§ **Job item**: Check each line of the entries below for the word "Anda", and copy out the ones that have it.

§ **Data section**:

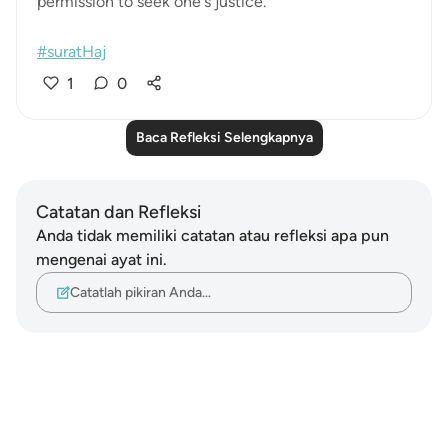
permission to seek one's justice.
#suratHaj
1
0
Baca Refleksi Selengkapnya
Catatan dan Refleksi
Anda tidak memiliki catatan atau refleksi apa pun
mengenai ayat ini.
Catatlah pikiran Anda…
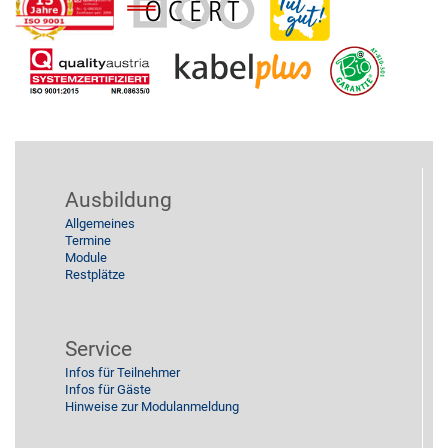
2014
Küche
2013
Reinigung
Stützpunkt
Ausbildung
Allgemeines
Termine
Module
Restplätze
Service
Infos für Teilnehmer
Infos für Gäste
Hinweise zur Modulanmeldung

§ **Response below**:
Anda tidak memiliki catatan atau refleksi apa pun
Catatlah pikiran Anda…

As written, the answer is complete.